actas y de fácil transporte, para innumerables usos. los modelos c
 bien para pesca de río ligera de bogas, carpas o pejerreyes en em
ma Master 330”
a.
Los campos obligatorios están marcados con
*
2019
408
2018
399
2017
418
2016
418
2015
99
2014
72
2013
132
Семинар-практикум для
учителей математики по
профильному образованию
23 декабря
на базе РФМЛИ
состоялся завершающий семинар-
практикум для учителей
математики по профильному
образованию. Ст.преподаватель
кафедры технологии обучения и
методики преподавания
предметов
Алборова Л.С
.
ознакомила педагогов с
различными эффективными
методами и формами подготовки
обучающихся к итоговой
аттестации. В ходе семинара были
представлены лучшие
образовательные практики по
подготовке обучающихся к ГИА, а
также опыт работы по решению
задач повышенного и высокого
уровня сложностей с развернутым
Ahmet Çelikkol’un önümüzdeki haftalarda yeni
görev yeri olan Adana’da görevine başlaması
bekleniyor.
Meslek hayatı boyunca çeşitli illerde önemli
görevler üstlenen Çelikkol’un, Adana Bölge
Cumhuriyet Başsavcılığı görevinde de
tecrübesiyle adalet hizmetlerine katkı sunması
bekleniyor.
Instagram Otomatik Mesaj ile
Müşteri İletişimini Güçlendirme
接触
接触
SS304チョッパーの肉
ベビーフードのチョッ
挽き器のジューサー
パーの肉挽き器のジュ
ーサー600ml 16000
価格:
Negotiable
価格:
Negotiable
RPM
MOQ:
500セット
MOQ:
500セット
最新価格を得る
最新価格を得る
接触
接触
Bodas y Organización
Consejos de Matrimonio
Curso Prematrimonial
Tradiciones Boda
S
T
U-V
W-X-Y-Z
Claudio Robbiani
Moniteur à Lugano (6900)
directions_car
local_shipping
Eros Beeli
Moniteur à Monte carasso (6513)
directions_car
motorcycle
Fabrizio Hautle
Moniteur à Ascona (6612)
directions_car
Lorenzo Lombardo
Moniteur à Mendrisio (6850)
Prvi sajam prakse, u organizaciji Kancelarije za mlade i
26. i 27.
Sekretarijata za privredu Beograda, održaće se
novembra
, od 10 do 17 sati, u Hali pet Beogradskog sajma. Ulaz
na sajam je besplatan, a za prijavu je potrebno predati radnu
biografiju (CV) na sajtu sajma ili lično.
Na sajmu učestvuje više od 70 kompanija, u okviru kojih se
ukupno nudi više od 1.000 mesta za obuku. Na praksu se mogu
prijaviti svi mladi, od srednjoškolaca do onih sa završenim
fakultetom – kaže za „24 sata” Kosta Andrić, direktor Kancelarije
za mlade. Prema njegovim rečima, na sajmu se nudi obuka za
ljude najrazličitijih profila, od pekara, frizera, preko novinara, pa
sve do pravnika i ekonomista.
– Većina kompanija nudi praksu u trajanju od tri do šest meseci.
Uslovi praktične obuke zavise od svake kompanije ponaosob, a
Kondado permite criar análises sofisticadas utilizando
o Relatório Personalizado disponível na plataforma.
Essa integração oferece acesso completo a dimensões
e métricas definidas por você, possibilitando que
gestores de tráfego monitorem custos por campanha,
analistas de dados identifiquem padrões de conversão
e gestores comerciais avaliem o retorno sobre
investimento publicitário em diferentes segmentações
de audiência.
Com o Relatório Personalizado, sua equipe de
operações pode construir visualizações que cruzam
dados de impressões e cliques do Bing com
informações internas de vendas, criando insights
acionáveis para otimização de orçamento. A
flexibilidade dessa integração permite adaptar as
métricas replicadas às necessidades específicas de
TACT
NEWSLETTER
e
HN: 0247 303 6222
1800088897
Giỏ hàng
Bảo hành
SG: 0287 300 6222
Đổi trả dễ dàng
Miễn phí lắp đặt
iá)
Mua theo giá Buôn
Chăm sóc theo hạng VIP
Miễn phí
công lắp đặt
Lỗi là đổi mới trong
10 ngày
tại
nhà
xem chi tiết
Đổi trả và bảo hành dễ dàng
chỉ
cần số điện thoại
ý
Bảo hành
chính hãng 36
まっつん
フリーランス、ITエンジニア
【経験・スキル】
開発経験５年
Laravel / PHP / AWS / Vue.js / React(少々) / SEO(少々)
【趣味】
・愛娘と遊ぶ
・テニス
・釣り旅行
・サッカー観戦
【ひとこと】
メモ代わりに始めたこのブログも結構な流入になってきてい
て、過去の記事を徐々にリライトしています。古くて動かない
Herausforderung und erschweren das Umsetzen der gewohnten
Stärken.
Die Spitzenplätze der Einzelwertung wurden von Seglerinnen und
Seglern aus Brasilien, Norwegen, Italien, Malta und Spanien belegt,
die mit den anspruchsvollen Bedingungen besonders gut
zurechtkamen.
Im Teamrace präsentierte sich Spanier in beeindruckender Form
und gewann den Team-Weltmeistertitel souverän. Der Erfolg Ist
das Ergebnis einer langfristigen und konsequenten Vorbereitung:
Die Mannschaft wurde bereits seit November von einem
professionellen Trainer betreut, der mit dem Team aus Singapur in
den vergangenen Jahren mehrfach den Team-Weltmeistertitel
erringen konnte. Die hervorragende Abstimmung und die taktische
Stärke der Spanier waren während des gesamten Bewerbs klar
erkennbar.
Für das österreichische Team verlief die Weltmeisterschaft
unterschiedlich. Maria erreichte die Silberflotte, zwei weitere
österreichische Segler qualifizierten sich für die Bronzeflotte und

INSTRUCTION
Reproduce each line from the data that has "integração" in it.

ANSWER BELOW
Essa integração oferece acesso completo a dimensões
flexibilidade dessa integração permite adaptar as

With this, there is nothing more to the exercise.